* _Written task_
Where does the word "none" show up in the records? Copy every line that has it.
..........
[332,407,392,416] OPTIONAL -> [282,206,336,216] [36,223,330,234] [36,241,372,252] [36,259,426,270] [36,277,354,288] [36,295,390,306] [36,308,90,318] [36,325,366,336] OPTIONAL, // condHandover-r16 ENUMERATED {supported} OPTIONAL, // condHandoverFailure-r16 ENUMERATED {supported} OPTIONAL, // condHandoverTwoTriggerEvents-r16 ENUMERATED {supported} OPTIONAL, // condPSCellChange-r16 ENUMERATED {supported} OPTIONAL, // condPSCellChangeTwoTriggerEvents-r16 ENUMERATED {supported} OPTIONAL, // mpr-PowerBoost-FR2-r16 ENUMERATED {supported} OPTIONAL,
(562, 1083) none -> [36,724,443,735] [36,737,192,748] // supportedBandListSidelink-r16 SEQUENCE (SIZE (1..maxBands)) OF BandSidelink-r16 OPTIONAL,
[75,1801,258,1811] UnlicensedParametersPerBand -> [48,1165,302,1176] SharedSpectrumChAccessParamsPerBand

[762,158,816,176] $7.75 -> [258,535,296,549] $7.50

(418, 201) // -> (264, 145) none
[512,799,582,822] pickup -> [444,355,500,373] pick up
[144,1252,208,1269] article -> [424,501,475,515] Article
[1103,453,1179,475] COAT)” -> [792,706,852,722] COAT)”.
..........
* _Result of the task_
(562, 1083) none -> [36,724,443,735] [36,737,192,748] // supportedBandListSidelink-r16 SEQUENCE (SIZE (1..maxBands)) OF BandSidelink-r16 OPTIONAL,
(418, 201) // -> (264, 145) none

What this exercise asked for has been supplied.